▶ _What you need to do_
Copy out each of the lines below again, word for word and in the same order.

▶ _Items listed in a dataset_
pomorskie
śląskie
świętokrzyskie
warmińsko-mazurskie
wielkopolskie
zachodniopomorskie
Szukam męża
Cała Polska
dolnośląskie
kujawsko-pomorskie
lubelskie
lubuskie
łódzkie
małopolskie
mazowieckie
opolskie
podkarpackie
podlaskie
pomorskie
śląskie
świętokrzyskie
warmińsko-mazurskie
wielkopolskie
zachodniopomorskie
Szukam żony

▶ _Written solution_
pomorskie
śląskie
świętokrzyskie
warmińsko-mazurskie
wielkopolskie
zachodniopomorskie
Szukam męża
Cała Polska
dolnośląskie
kujawsko-pomorskie
lubelskie
lubuskie
łódzkie
małopolskie
mazowieckie
opolskie
podkarpackie
podlaskie
pomorskie
śląskie
świętokrzyskie
warmińsko-mazurskie
wielkopolskie
zachodniopomorskie
Szukam żony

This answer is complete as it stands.